New S. Korean intelligence chief secretly negotiated controversial summit with Kim Jong-Il

by WorldTribune Staff, May 11, 2017

Suh Hoon, named as South Korean President-elect Moon Jae-In’s intelligence chief, played a key role in arranging summit talks with North Korean dictator Kim Jong-Il in 2000 and 2007.

Suh “is widely seen as aimed at backing up the new leader’s bid to improve long-strained inter-Korean ties,” Yonhap news agency reported on May 10.

Suh Hoon worked at Seoul’s spy agency for 28 years until leaving in 2008. /Reuters

The 63-year-old Suh secretly negotiated with North Korea in preparing for the landmark summits held in June 2000 and October 2007. He is also known as the South Korean official who met most frequently with Kim Jong-Il.

According to the Yonhap report, Suh resided in North Korea for two years, beginning in 1997, as a head of the field office of the Korean Peninsula Energy Development Organization (KEDO), “during which he learned how to negotiate with North Korean officials.”

KEDO was set up to implement a 1994 deal with North Korea under which Pyongyang said it would freeze and ultimately dismantle its nuclear program in exchange for energy-producing light water reactors and other concessions from the U.S. and other partners.

After returning from North Korea, Suh was involved in making secret contact with the North for summit talks in 2000 between then-President Kim Dae-Jung and Kim Jong-Il.

During the administration of former President Roh Moo-Hyun, Suh accompanied then-spy chief Kim Man-Bok in visiting North Korea to prepare for a summit in 2007, the Yonhap report said.

Suh joined Seoul’s spy agency in 1980 and served as a deputy director of the National Intelligence Service in 2006-2008. Since then, he has worked as a visiting professor on North Korean studies at Ewha Womans University.

Excerpts from a book by WorldTribune and Geostrategy-Direct columnist Donald Kirk and the Korean author Kim Ki-Sam detailed “How South Korea’s Kim Dae-Jung bought his Peace Prize and financed Kim Jong-Il’s nuclear program”:

In an article published by the International Herald Tribune (IHT) on Jan. 31, 2001, Kirk revealed the transfer of several hundred million dollars to persuade Kim Jong- Il to agree to receive DJ in Pyongyang in June 2000.
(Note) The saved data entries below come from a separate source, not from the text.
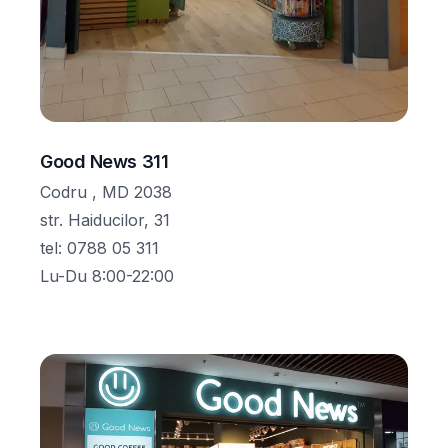
Good News 311
Codru , MD 2038
str. Haiducilor, 31
tel
:
0788 05 311
Lu-Du 8:00-22:00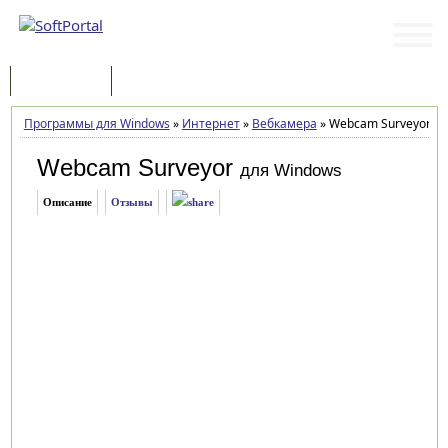
Программы
Статьи
Программы для Windows
»
Интернет
»
Вебкамера
»
Webcam Surveyor 4.0
Webcam Surveyor
для Windows
Описание
Отзывы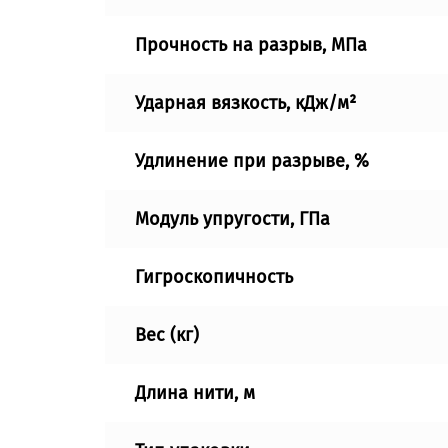
Прочность на разрыв, МПа
Ударная вязкость, кДж/м²
Удлинение при разрыве, %
Модуль упругости, ГПа
Гигроскопичность
Вес (кг)
Длина нити, м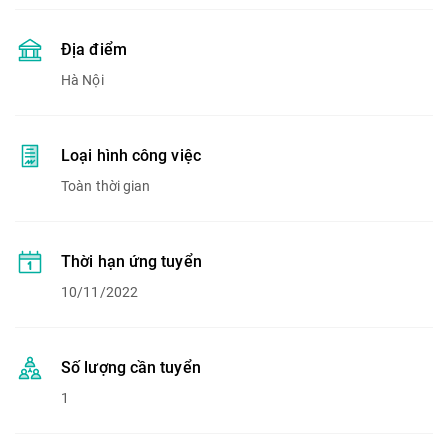
Địa điểm
Hà Nội
Loại hình công việc
Toàn thời gian
Thời hạn ứng tuyển
10/11/2022
Số lượng cần tuyển
1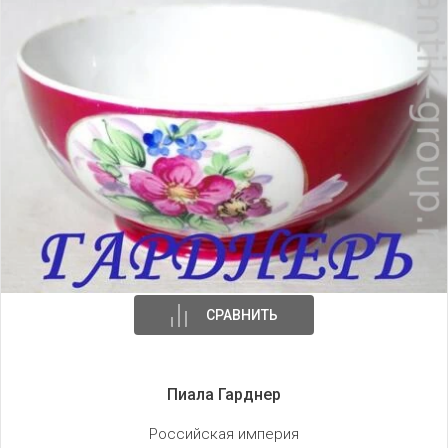
Название от Я
СРАВНИТЬ
Пиала Гарднер
Российская империя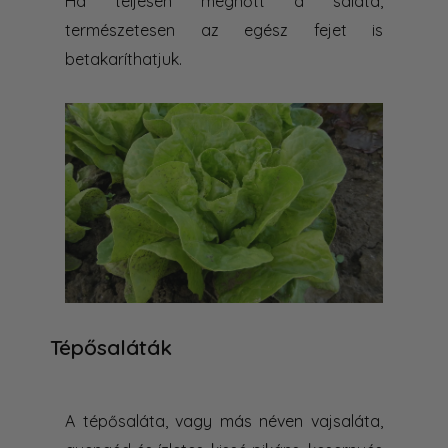
Ha teljesen megnőtt a saláta,
természetesen az egész fejet is
betakaríthatjuk.
Tépősaláták
A tépősaláta, vagy más néven vajsaláta,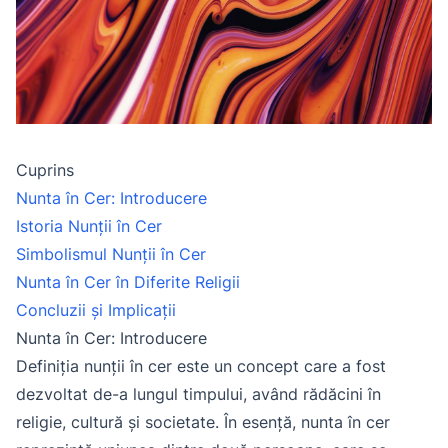
Cuprins
Nunta în Cer: Introducere
Istoria Nunții în Cer
Simbolismul Nunții în Cer
Nunta în Cer în Diferite Religii
Concluzii și Implicații
Nunta în Cer: Introducere
Definiția nunții în cer este un concept care a fost
dezvoltat de-a lungul timpului, având rădăcini în
religie, cultură și societate. În esență, nunta în cer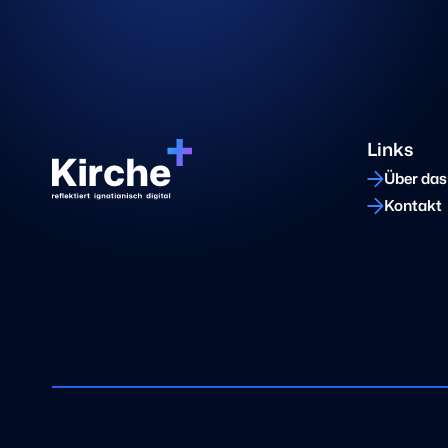
Links
Über das
Kontakt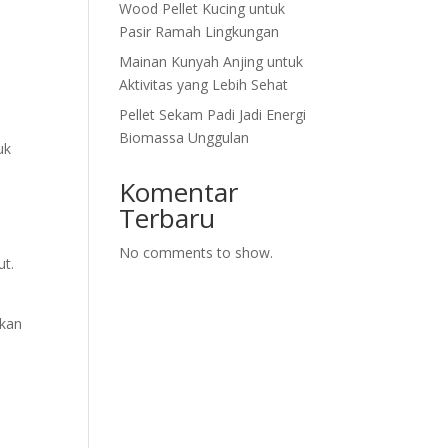
Wood Pellet Kucing untuk
Pasir Ramah Lingkungan
Mainan Kunyah Anjing untuk
Aktivitas yang Lebih Sehat
Pellet Sekam Padi Jadi Energi
Biomassa Unggulan
uk
Komentar
Terbaru
No comments to show.
ut.
ukan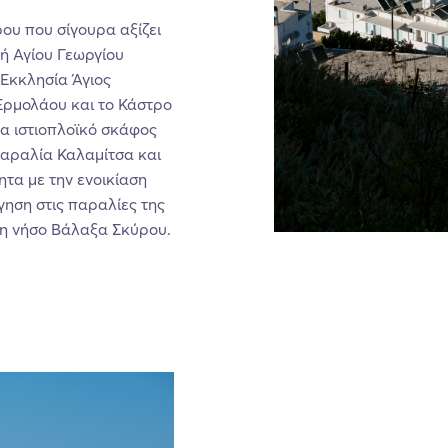
ου που σίγουρα αξίζει
νή Αγίου Γεωργίου
 Εκκλησία Άγιος
Ερμολάου και το Κάστρο
να ιστιοπλοϊκό σκάφος
παραλία Καλαμίτσα και
ητα με την ενοικίαση
γηση στις παραλίες της
 τη νήσο Βάλαξα Σκύρου.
The article, which Kirk wrote at the request of IHT editor David Ignatius, focused on Lim Dong- Won as the central operative in forming DJ’s sunshine policy of reconciliation.

“The South Korean Spy Chief Who Paved the Way for Thaw with North,” ran the headline across the top of page two of the IHT. The spy chief in question was Lim Dong-Won, whom DJ had appointed as director of the NIS in order to bring about the Summit and also to promote his campaign for the Nobel Peace Prize.

“Although the payoff remains unconfirmed,” Kirk wrote, “it was believed that it was necessary in a society where bribery, often in the guise of gift giving, is a longstanding tradition in both Koreas.”

The mere mention of a huge financial transfer to North Korea was deeply upsetting to Korean officials. A Blue House spokesman said menacingly, “We take extra care when dealing with inaccurate and misleading articles appearing [in] foreign mass media because they are guests,” but the IHT article “went too far” and “we are considering all options.”

The local media saw the case as a test of “how far the government is willing to go in order to correct what it thinks are wrong reports in foreign press.”